__TASK INSTRUCTIONS__. Whatever appears in the records, write it out again exactly.

[RECORDS TO USE — start]

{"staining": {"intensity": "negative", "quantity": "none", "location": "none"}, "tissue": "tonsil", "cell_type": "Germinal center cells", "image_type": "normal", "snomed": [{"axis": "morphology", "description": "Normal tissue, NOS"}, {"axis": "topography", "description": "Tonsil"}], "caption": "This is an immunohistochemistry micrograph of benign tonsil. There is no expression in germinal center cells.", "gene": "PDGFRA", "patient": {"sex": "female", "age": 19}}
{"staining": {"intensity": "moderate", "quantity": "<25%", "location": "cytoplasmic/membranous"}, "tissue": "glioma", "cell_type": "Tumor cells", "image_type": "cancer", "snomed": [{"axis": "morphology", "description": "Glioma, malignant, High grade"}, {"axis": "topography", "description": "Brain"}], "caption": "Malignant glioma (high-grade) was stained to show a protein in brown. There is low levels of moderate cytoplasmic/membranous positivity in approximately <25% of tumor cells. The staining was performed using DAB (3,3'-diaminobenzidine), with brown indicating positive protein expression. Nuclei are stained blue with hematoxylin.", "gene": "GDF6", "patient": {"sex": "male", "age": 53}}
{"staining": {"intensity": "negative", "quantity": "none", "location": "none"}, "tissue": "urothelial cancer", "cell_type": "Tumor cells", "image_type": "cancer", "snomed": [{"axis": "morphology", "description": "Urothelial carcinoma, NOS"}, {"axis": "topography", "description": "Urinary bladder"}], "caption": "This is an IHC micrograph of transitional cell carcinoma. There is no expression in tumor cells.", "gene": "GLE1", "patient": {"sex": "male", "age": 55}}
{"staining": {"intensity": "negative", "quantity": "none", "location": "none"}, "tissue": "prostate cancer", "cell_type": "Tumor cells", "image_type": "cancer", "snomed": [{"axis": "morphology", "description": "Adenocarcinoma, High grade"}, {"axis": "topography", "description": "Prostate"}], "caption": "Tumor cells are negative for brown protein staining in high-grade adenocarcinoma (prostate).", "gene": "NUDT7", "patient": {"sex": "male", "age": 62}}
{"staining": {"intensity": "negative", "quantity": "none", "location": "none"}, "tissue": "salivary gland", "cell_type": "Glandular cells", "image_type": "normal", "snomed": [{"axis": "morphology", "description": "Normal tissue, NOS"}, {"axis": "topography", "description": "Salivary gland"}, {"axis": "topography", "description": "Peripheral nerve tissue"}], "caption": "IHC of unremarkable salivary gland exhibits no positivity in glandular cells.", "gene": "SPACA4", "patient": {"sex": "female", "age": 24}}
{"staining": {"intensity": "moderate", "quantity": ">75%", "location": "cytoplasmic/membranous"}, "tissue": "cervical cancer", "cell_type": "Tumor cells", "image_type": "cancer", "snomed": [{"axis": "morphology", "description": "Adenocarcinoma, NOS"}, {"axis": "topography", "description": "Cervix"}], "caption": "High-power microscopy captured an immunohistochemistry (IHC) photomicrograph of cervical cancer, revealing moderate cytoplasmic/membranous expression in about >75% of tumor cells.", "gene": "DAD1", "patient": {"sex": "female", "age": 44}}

[RECORDS TO USE — finish]

__REPLY__.
{"staining": {"intensity": "negative", "quantity": "none", "location": "none"}, "tissue": "tonsil", "cell_type": "Germinal center cells", "image_type": "normal", "snomed": [{"axis": "morphology", "description": "Normal tissue, NOS"}, {"axis": "topography", "description": "Tonsil"}], "caption": "This is an immunohistochemistry micrograph of benign tonsil. There is no expression in germinal center cells.", "gene": "PDGFRA", "patient": {"sex": "female", "age": 19}}
{"staining": {"intensity": "moderate", "quantity": "<25%", "location": "cytoplasmic/membranous"}, "tissue": "glioma", "cell_type": "Tumor cells", "image_type": "cancer", "snomed": [{"axis": "morphology", "description": "Glioma, malignant, High grade"}, {"axis": "topography", "description": "Brain"}], "caption": "Malignant glioma (high-grade) was stained to show a protein in brown. There is low levels of moderate cytoplasmic/membranous positivity in approximately <25% of tumor cells. The staining was performed using DAB (3,3'-diaminobenzidine), with brown indicating positive protein expression. Nuclei are stained blue with hematoxylin.", "gene": "GDF6", "patient": {"sex": "male", "age": 53}}
{"staining": {"intensity": "negative", "quantity": "none", "location": "none"}, "tissue": "urothelial cancer", "cell_type": "Tumor cells", "image_type": "cancer", "snomed": [{"axis": "morphology", "description": "Urothelial carcinoma, NOS"}, {"axis": "topography", "description": "Urinary bladder"}], "caption": "This is an IHC micrograph of transitional cell carcinoma. There is no expression in tumor cells.", "gene": "GLE1", "patient": {"sex": "male", "age": 55}}
{"staining": {"intensity": "negative", "quantity": "none", "location": "none"}, "tissue": "prostate cancer", "cell_type": "Tumor cells", "image_type": "cancer", "snomed": [{"axis": "morphology", "description": "Adenocarcinoma, High grade"}, {"axis": "topography", "description": "Prostate"}], "caption": "Tumor cells are negative for brown protein staining in high-grade adenocarcinoma (prostate).", "gene": "NUDT7", "patient": {"sex": "male", "age": 62}}
{"staining": {"intensity": "negative", "quantity": "none", "location": "none"}, "tissue": "salivary gland", "cell_type": "Glandular cells", "image_type": "normal", "snomed": [{"axis": "morphology", "description": "Normal tissue, NOS"}, {"axis": "topography", "description": "Salivary gland"}, {"axis": "topography", "description": "Peripheral nerve tissue"}], "caption": "IHC of unremarkable salivary gland exhibits no positivity in glandular cells.", "gene": "SPACA4", "patient": {"sex": "female", "age": 24}}
{"staining": {"intensity": "moderate", "quantity": ">75%", "location": "cytoplasmic/membranous"}, "tissue": "cervical cancer", "cell_type": "Tumor cells", "image_type": "cancer", "snomed": [{"axis": "morphology", "description": "Adenocarcinoma, NOS"}, {"axis": "topography", "description": "Cervix"}], "caption": "High-power microscopy captured an immunohistochemistry (IHC) photomicrograph of cervical cancer, revealing moderate cytoplasmic/membranous expression in about >75% of tumor cells.", "gene": "DAD1", "patient": {"sex": "female", "age": 44}}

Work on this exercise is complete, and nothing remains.